« Monsieur Malkovich avait annoncé qu’il viendrait. Son absence en décevra plus d’un », plaisante la présidente de la 17e chambre, Fabienne Siredey-Garnier, à l’ouverture de ce procès pour diffamation le vendredi 1er juillet 2016 à Paris.
John Malkovich, « un acteur intellectuel, pas un acteur bling-bling. On ne connaît rien de sa vie privée. Il n’expose pas sa situation financière », dit son avocate. Le 10 février 2015, son nom se retrouvait pourtant en tête du « Gotha des évadés fiscaux » dans le journal Le Monde.Le quotidien publiait une enquête « hors-norme » sur la fraude fiscale massive facilitée par la filiale suisse de la HSBC entre 2006 et 2009. Un cadre de la banque, Hervé Falciani, est à l’origine du scoop. Il a transmis à l’Etat français des listes de fraudeurs.Le Monde écrit :

« Leur révélation est susceptible d’embarrasser de nombreuses personnalités, de l’humoriste français Gad Elmaleh au roi du Maroc Mohamed VI en passant par l’acteur américain John Malkovich, mais surtout d’ébranler les milieux bancaires internationaux. »

Sur le listing, John Malkovich figure bien comme l’heureux possesseur du compte 916. Ce qui ne l’empêche pas de porter plainte contre Le Monde pour diffamation.

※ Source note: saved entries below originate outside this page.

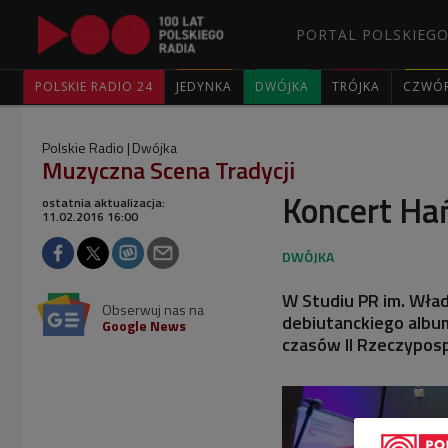
PORTAL POLSKIEGO
POLSKIE RADIO 24
JEDYNKA
DWÓJKA
TRÓJKA
CZWÓ
Polskie Radio
Dwójka
Muzyczna Scena Tradycji
Koncert Ha
ostatnia aktualizacja:
11.02.2016 16:00
W Studiu PR im. Wła
Obserwuj nas na
debiutanckiego albu
Google News
czasów II Rzeczyposp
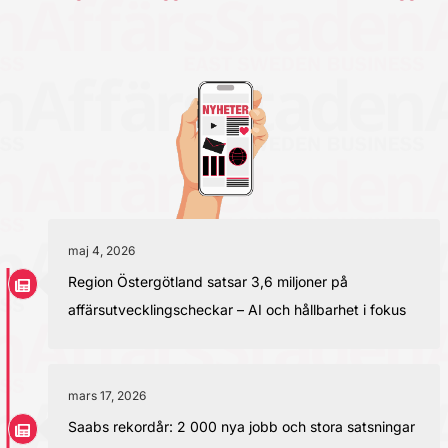
maj 4, 2026
Region Östergötland satsar 3,6 miljoner på
affärsutvecklingscheckar – AI och hållbarhet i fokus
mars 17, 2026
Saabs rekordår: 2 000 nya jobb och stora satsningar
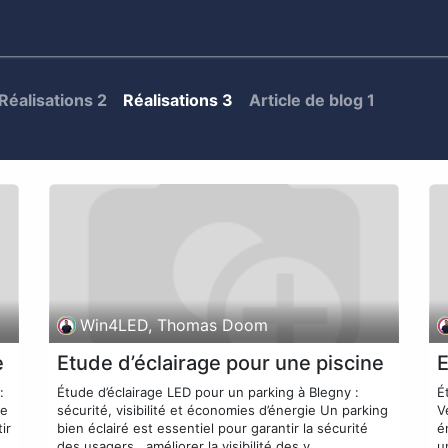
s
Contact
Catalog
Réalisations 2
Réalisations 3
Article de blog 1
Win4LED, Thomas Doom
e
Etude d’éclairage pour une piscine
E
:
Étude d’éclairage LED pour un parking à Blegny :
É
ge
sécurité, visibilité et économies d’énergie Un parking
V
ir
bien éclairé est essentiel pour garantir la sécurité
é
des usagers , améliorer la visibilité des v...
u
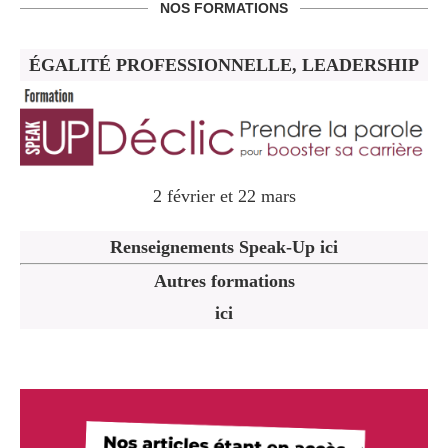
NOS FORMATIONS
ÉGALITÉ PROFESSIONNELLE, LEADERSHIP
2 février et 22 mars
Renseignements Speak-Up ici
Autres formations
ici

300 000 € de dommages et intérêts

Les journalistes Gérard Davet, Fabrice Lhomme, et l’ex-patron du Monde, Louis Dreyfus, sont visés par la plainte. Mais eux aussi évitent la publicité, et s’illustrent par leur absence au procès. Me Christophe Bigot les représente. L’avocat du Monde juge les attaques contre leur travail  « lamentables, honteuses… Est-ce digne du quotidien dans lequel ils travaillent ? »

L’offre de preuve apportée par les avocats de John Malkovitch, Me Julia Minkowski et Me Hervé Temime,  montre qu’un compte a été ouvert en décembre 1996 dans une banque de Genève, la Republic National Bank of New York. Mais ce compte a été clôturé en décembre 1999 avec le rapatriement de 348 000 €. Et quelques jours plus tard, cet établissement était racheté par HSBC.

« M. Malkovich n’a jamais signé un seul document HSBC », démontre Me Julia Minkowski. « On ne comprend pas ce qui a pu laisser penser aux journalistes qu’il était lié à une fraude mise en place en 2006. Le manque de sérieux et la mauvaise foi sont manifestes. Aucune question n’a été posée à John Malkovich. On a jeté son nom en pâture dans la twittosphère… »

La partie civile réclame 300 000 € de dommages et intérêts en raison d’un préjudice moral « considérable ».

La procureure Annabelle Philippe est au diapason. « Les journalistes ont cédé à la facilité d’avoir quelque chose d’un peu croustillant. Un nom qui attire l’œil, qui brille. Ça fait people, ça croustille. Le propos est incontestablement diffamatoire. »
Le réquisitoire détonne : dans les affaires de diffamation le parquet protège le plus souvent la presse.

« Des cris d’orfraie »

Me Bigot, l’avocat du journal, contre-attaque : « On aurait aimé d’autres explications à cette barre que des cris d’orfraie. Le compte a été clôturé. Et alors ? En quoi cela permet de dire que M. Malkovich n’était pas sur les fichiers ? Vous ne pouvez pas demander à un journaliste de considérer qu’investir en Suisse est un modèle de vertu. »

Après la vertu, un peu de droit. La plainte de M. Malkovich ne vise qu’un seul propos : l’apparition de son nom dans les listings. Le tribunal doit seulement examiner cet élément et aucun autre, insiste la défense. La plainte ne vise pas la suspicion de fraude fiscale.

Enfin, les journalistes du Monde avaient recueilli et publié dans l’édition papier la réaction du comédien :

« L’acteur américain John Malkovich a affirmé ne pas avoir connaissance du compte à Genève qui porte son nom. »

Pour l’avocat du Monde, MM. Davet, Lhomme et Dreyfus, sont victimes d’une « procédure à l’américaine » : « On le voit dans les demandes, on veut de l’argent ! », se désole-t-il.

Condamnés

Le 7 octobre 2016 le délibéré tombe. Le journal Le Monde et ses journalistes sont condamnés pour diffamation. Un rectificatif devra être publié en une du quotidien et sur lemonde.fr.

Gérard Davet et Fabrice Lhomme sont chacun condamnés à une amende de 1 500 €, le directeur de la publication à 1 000 €.
Ils devront aussi verser solidairement 10 000 € de dommages et intérêts à John Malkovich. Ils font appel, mais le 24 mai 2017 la Cour d’appel de Paris confirme la sanction.